Dr. James C. Denison
President, Center for Informed Faith, Dallas, TX
December 10, 2010
Chocolate, enchiladas, and Advent faith
Worried about gaining weight during the holidays? The more you think about food, the less of it you’ll eat, according to a report on this morning’s BBC website.
A new study reveals that people who imagined they were eating chocolate wanted less of it than those who had not been thinking about it. Researchers attribute their findings to “habituation”—the more people have of something, the less rewarding it becomes and the less they want of it. I’m skeptical. At this moment I’m thinking of enchiladas—now I know what I want for lunch.
Faith and facts are not always friends. For example, a group called “American Atheists” has made the news this week with their claim that Christmas is a “myth.” During this Advent “week of faith,” we have discussed the facts behind the Christmas story. As we have seen, Luke’s account of the journey to Bethlehem aligns with known historical records, and the place of Jesus’ birth is attested by reliable ancient tradition.
It is interesting that no early critic of Christianity thought to question the fact of his existence. This seems the easiest way to debunk the faith—if Jesus’ birth and life were truly a myth, how could faith in him be justified? But we can find not a single attempt in ancient history to claim what American Atheists now argue.

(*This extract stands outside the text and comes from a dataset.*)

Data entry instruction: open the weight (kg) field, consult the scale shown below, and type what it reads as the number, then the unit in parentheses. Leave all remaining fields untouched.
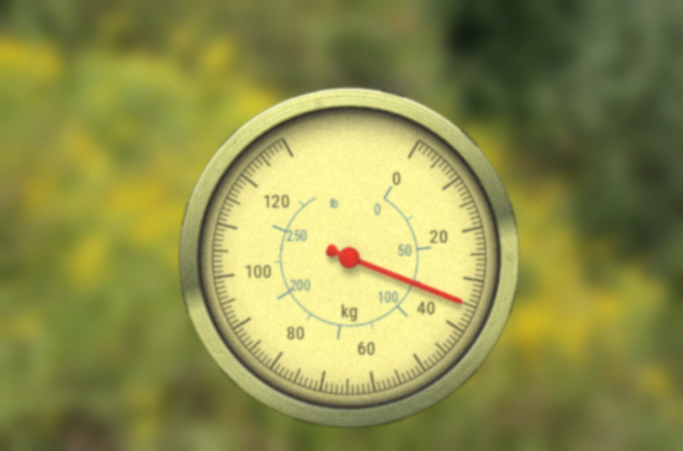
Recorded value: 35 (kg)
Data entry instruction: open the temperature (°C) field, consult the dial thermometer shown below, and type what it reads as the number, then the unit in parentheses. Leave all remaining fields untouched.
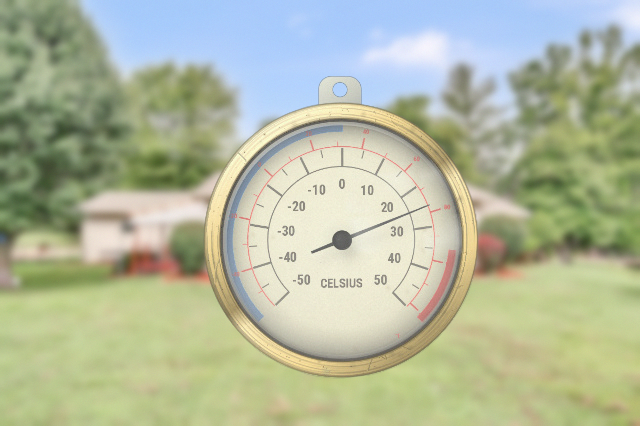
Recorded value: 25 (°C)
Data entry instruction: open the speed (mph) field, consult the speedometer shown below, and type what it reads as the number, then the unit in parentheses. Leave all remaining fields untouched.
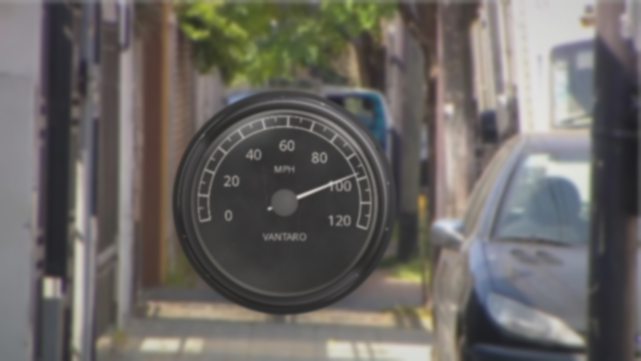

The opposite is true, in fact. Thallus the Samaritan (A.D. 52) referred to the crucifixion of Jesus. Mara bar Serapion (after A.D. 70) spoke of Christ as the Jews’ “wise King.” Tacitus (ca. AD 115) stated: “Christus . . . suffered the extreme penalty during the reign of Tiberius at the hands of one of our procurators, Pontius Pilatus” (Annals XV.44).
And Pliny the Younger described Christian worship in A.D. 112: “They were in the habit of meeting on a certain fixed day before it was light, when they sang in alternate verses a hymn to Christ as to a god.” Note that Christians worshiped Christ as God in A.D. 112, not centuries later after their beliefs “evolved,” as some critics claim.
All that to say, Christianity stands on the foundation of historical fact. Do the data prove beyond any question that Jesus is the Son of God? Of course not. Neither can skeptics prove that he is not. Faith is a relationship. Like all relationships, it requires a commitment which transcends the evidence and becomes self-validating.
There are excellent reasons for believing in the truth of Christmas. But the best is the simplest: you can meet the Baby of Bethlehem personally. When Billy Graham was asked about the “God is dead” controversy of the 1960s, he smiled and said, “I can assure you that he’s not—I spoke with him this morning.” So can you.